The Complexity of Markov Equilibrium in Stochastic Games

TL;DR

This paper proves that computing approximate stationary Markov CCEs in general-sum stochastic games is computationally intractable, highlighting fundamental differences from normal-form games and single-agent RL, and offers a decentralized algorithm for nonstationary CCEs.

Contribution

It establishes the intractability of stationary Markov CCE computation in stochastic games and provides a polynomial-time decentralized algorithm for nonstationary CCE learning.

Findings

Computing approximate stationary Markov CCEs is intractable in general-sum stochastic games.

Normal-form games allow efficient computation of exact CCEs, unlike stochastic games.
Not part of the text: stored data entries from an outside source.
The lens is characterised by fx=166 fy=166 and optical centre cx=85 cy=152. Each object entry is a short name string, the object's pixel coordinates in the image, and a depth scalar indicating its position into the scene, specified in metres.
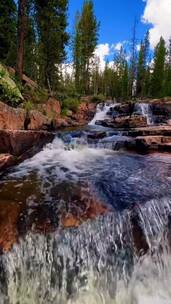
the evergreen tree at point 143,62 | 31.91
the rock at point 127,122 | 10.09
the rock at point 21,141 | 5.10
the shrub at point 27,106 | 7.44
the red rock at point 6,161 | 4.65
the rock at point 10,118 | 6.05
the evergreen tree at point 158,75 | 29.14
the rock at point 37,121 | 7.33
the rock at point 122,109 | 13.38
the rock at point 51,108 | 9.34
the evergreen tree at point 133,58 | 27.87
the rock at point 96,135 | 6.89
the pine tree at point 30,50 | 16.02
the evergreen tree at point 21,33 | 9.24
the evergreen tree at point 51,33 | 13.47
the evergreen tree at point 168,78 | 26.26
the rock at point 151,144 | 5.94
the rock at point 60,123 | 8.96
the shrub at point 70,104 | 11.72
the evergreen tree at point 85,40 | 22.78
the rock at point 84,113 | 11.98
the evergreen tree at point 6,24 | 12.41
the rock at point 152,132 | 6.64
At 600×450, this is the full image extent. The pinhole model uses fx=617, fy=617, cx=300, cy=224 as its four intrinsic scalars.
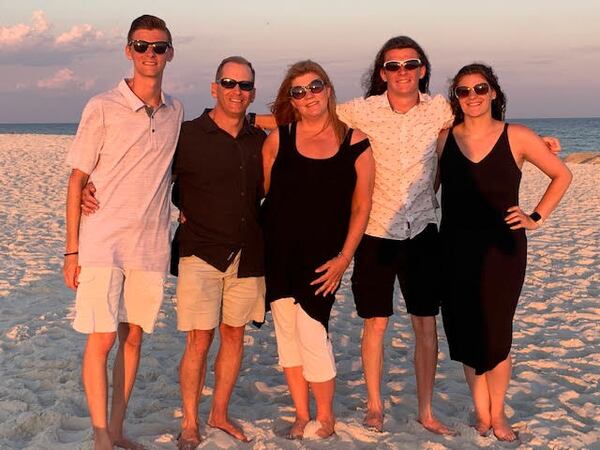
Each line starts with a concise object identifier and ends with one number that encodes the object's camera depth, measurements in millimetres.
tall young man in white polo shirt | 3229
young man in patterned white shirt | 3711
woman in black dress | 3590
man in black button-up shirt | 3484
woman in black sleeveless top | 3496
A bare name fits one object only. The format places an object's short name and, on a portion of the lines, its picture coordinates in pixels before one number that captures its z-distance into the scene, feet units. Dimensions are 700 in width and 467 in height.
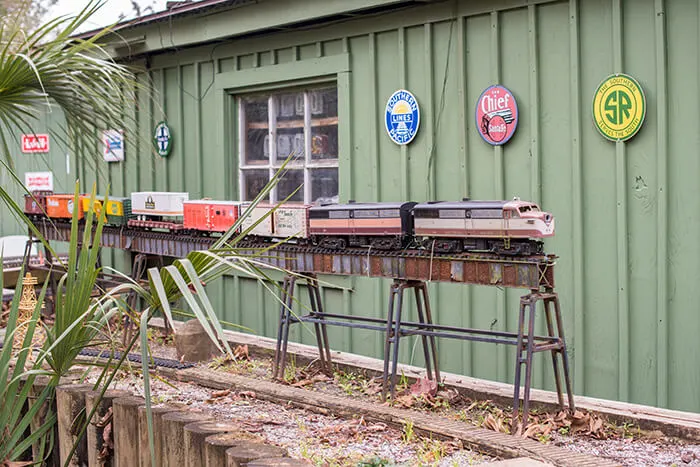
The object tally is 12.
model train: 19.56
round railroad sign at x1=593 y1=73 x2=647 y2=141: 23.04
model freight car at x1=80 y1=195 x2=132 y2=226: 31.65
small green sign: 37.47
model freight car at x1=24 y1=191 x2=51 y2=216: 35.75
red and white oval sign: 25.77
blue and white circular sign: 28.32
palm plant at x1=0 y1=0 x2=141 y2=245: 20.54
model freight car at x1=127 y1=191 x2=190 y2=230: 29.68
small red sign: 46.03
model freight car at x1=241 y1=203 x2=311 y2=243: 23.72
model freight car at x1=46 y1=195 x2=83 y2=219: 34.12
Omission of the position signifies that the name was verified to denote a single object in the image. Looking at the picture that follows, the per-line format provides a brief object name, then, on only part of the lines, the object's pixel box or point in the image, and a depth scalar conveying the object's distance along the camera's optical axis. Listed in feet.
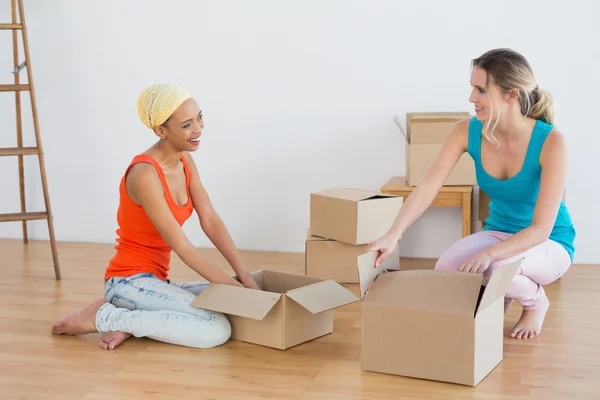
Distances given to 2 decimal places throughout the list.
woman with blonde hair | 7.81
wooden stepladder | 11.17
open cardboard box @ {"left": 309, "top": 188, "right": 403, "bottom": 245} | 10.62
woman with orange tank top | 8.34
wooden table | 11.35
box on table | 11.27
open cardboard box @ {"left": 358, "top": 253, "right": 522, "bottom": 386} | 7.02
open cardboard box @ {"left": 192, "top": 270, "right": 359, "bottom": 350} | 8.00
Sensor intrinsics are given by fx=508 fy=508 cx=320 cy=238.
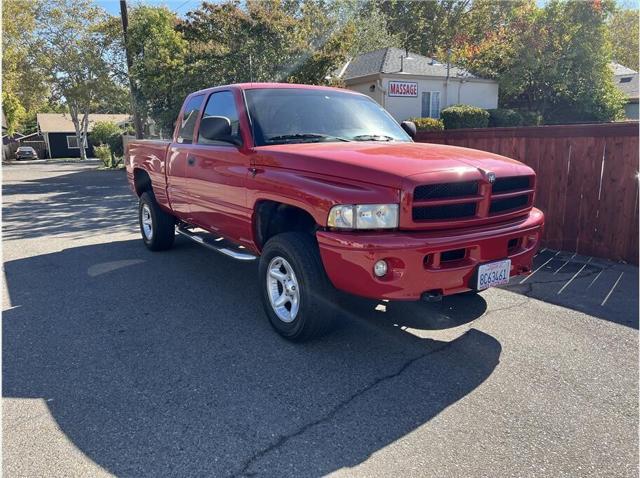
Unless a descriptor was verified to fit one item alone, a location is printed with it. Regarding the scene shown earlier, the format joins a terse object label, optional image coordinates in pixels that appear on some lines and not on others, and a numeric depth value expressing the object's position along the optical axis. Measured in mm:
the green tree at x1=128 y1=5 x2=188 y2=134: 18328
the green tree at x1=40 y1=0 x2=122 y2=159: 33678
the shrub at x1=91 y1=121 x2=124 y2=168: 29344
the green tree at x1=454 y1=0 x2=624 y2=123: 24594
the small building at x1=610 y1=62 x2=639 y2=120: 35062
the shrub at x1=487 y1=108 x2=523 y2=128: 24652
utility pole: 20323
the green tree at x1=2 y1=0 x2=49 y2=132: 24812
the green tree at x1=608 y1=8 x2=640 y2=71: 48659
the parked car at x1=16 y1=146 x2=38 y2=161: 49531
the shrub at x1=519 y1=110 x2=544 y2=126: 25517
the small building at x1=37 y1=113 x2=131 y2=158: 56031
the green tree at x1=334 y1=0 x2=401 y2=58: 34762
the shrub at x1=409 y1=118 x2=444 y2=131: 20781
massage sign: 23766
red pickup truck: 3422
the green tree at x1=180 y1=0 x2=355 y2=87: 15539
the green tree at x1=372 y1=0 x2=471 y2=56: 38375
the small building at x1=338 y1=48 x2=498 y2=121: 23750
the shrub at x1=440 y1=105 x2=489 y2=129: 22359
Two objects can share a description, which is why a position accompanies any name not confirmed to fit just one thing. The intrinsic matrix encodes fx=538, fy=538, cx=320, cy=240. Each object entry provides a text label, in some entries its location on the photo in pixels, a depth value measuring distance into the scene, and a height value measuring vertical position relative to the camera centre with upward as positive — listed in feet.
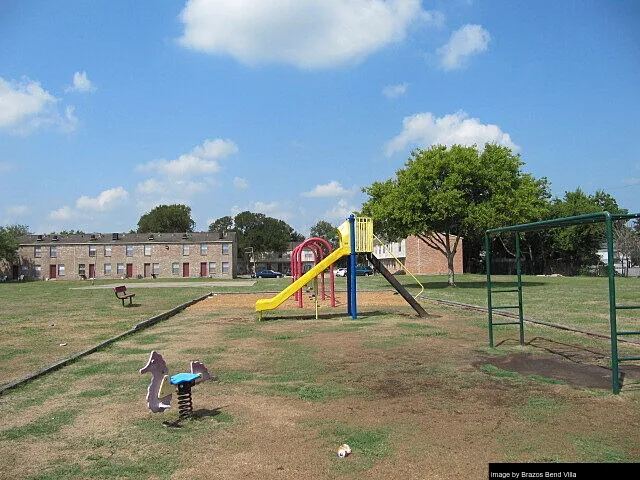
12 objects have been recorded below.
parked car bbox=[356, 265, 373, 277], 239.09 -4.69
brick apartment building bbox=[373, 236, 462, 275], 220.23 -0.05
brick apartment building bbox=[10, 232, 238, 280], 243.81 +2.30
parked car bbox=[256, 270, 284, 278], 255.70 -6.03
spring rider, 19.21 -4.53
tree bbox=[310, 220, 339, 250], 436.76 +26.08
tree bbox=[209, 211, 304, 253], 340.59 +20.78
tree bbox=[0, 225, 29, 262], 226.17 +8.40
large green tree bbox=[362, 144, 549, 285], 105.60 +12.78
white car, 229.66 -5.48
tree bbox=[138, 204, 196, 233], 335.47 +27.08
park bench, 72.18 -3.98
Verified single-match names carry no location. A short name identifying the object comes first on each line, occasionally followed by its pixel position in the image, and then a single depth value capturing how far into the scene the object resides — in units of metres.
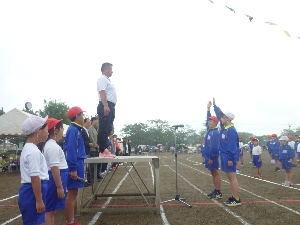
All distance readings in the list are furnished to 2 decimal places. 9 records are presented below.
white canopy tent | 17.14
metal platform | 6.00
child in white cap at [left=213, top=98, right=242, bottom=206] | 7.09
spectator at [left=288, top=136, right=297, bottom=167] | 21.50
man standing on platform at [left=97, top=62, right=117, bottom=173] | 6.24
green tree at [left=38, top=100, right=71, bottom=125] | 68.19
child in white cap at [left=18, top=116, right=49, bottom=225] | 3.29
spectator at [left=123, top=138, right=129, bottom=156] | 24.64
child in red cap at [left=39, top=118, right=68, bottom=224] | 4.04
A decentralized polynomial-time algorithm can learn nonstationary Markov CCE policies.

Abstract

We show that computing approximate stationary Markov coarse correlated equilibria (CCE) in general-sum stochastic games is computationally intractable, even when there are two players, the game is turn-based, the discount factor is an absolute constant, and the approximation is an absolute constant. Our intractability results stand in sharp contrast to normal-form games where exact CCEs are efficiently computable. A fortiori, our results imply that there are no efficient algorithms for learning stationary Markov CCE policies in multi-agent reinforcement learning (MARL), even when the interaction is two-player and turn-based, and both the discount factor and the desired approximation of the learned policies is an absolute constant. In turn, these results stand in sharp contrast to single-agent reinforcement learning (RL) where near-optimal stationary Markov policies can be efficiently learned. Complementing our intractability results for stationary Markov CCEs, we provide a decentralized algorithm (assuming shared randomness among players) for learning a nonstationary Markov CCE policy with polynomial time and sample complexity in all problem parameters. Previous work for learning Markov CCE policies all required exponential time and sample complexity in the number of players.